For each line below that contains the word "host", make a copy.

--- START ---

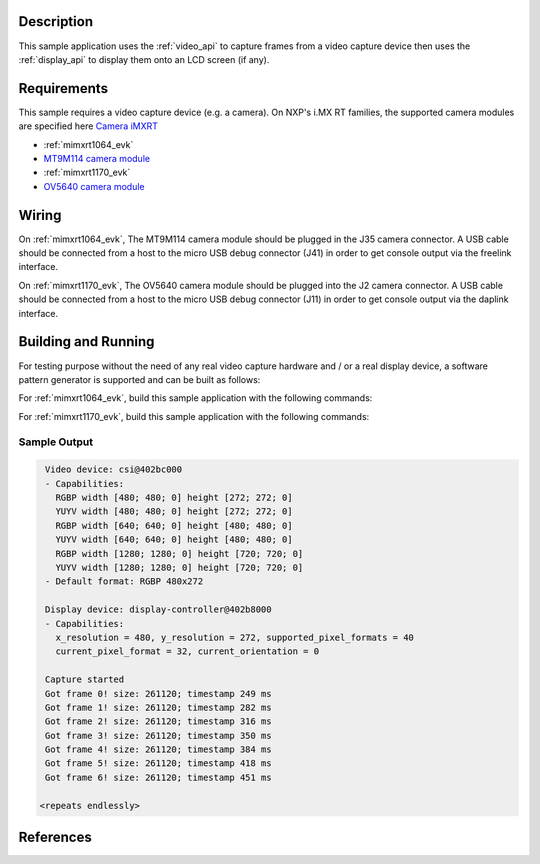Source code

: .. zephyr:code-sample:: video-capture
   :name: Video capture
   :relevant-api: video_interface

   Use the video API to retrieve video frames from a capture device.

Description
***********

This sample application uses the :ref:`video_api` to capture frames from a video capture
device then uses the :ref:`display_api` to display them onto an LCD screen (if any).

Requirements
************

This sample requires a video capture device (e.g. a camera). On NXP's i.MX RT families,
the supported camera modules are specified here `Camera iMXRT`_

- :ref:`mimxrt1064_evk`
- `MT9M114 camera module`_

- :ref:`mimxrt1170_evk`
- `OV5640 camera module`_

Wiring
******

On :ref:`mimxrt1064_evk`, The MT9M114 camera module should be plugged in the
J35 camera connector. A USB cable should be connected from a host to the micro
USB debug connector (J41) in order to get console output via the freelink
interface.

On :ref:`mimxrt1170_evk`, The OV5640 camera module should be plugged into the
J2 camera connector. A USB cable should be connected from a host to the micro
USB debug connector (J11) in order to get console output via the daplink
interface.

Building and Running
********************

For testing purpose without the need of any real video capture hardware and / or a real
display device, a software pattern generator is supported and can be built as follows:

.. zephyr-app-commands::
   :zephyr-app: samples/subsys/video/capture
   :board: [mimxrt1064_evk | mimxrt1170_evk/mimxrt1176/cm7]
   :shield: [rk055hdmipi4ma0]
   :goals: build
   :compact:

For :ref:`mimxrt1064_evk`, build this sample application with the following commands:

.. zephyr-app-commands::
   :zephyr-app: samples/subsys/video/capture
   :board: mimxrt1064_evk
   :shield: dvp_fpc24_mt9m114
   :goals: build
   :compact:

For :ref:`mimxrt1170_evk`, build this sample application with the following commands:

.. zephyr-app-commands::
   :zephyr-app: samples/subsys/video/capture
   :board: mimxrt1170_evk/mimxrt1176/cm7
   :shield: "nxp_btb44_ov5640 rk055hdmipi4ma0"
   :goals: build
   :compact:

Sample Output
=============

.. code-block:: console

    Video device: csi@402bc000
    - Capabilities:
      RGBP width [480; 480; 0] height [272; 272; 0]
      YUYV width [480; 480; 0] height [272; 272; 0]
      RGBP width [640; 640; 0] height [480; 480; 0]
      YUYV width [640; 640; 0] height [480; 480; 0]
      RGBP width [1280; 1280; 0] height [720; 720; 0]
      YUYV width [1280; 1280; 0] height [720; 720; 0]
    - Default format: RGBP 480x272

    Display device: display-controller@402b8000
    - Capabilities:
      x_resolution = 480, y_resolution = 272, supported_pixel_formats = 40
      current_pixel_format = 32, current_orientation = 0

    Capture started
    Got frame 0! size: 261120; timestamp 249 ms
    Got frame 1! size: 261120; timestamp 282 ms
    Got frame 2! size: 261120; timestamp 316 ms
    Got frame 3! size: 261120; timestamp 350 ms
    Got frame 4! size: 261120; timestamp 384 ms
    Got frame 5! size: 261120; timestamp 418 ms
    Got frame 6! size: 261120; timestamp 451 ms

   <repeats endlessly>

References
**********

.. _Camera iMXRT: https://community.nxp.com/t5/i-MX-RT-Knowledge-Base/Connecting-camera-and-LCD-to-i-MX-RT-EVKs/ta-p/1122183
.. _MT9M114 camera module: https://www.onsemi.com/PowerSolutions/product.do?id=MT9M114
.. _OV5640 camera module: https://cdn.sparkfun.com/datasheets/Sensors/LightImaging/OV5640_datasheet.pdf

--- END ---

* _Exercise solution_
J35 camera connector. A USB cable should be connected from a host to the micro
J2 camera connector. A USB cable should be connected from a host to the micro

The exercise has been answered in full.